Now that you're out, do you still want to be with me?
Nancy says, no, Doreen asks Nancy.
And Nancy, or Doreen asks her, yeah.
Doreen tells Nancy that she thinks that Nancy should, quote,
switch to someone else, real talk.
I honestly don't mind, I promise.
And it's about the project that they're working on for class.
But it's not about the project that they're working on for class.
Yeah, no, of course.
To which Nancy responds, quote, please, if there's one thing
I know about you about me
and about how we spend our future together, it's this.
Doreen Green, you're not getting rid of me that easy.
Easily.
Which is a wonderful callback to when Doreen said that
to Nancy when they were.
She used Doreen's words that neither of them actually
remembered about their being together,
because remember that gets erased. And much of this analysis and focus comes from the Tumblr user,
Transthomaturge, and she should get all the credit on that one. Go check her out on Tumblr.
Good stuff all around. And I got her permission for this.
Okay.
The main creator behind the unbeatable squirrel girl is Ryan North and he
referenced seeing Nancy and Doreen apart as being as alien a concept as Superman
and Lois being a part. He says this. Yeah. That's quite a likening. Well yeah.
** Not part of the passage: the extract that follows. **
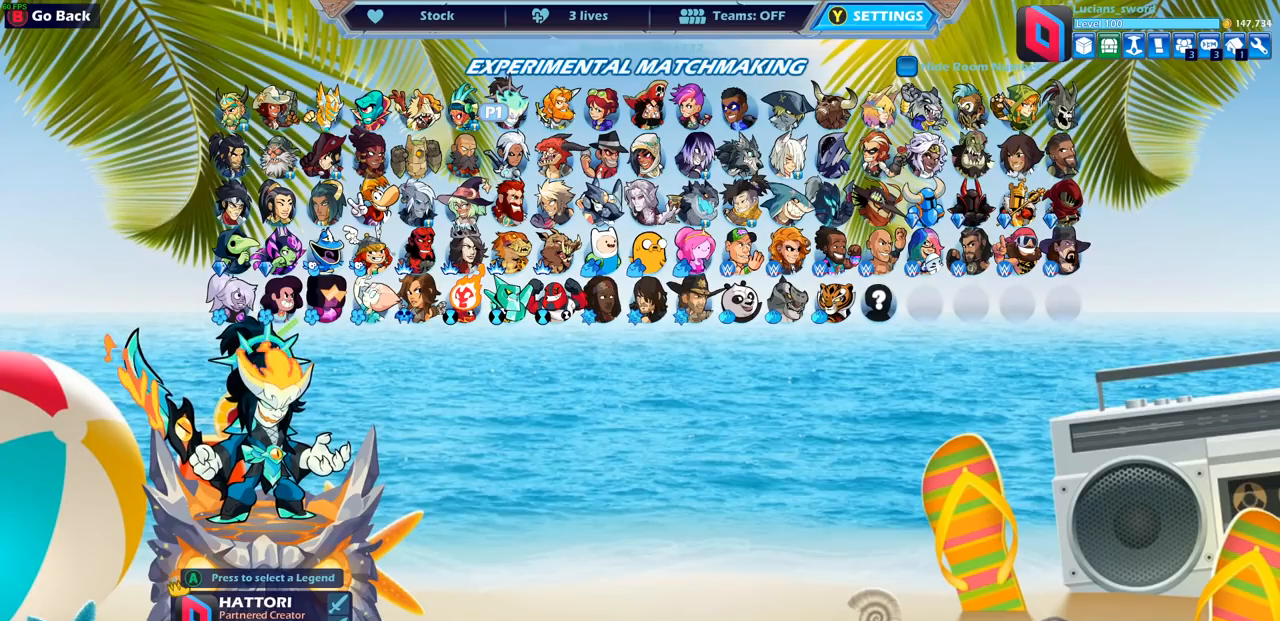
Gameplay with a controller (PlayStation layout); each line is a JSON object with the inputs held at the frame after it. "events" lists button and stick changes between this image and that frame as [ms after this image, input, new state], when the widget could be followed in between.
{"buttons": [], "left_stick": "center", "right_stick": "center", "events": []}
Now her brand of optimism has been something that I've discussed before. When I
discussed the Muppets specifically in relation to the dark crystal
and it's shown up in other media as well power puff girls in my little pony being very specific instances of such
There seems to be a place for such light in the darkness and the merciness of our dying and failing ideologies
a stalwart almost punk nature in the refusal to be pulled down by the world around them.
It's not just optimism, though.
It's a relentless cheerfulness, a defiant, unmitigated joy, and that is quite likely why
she's one of my absolute favorite characters.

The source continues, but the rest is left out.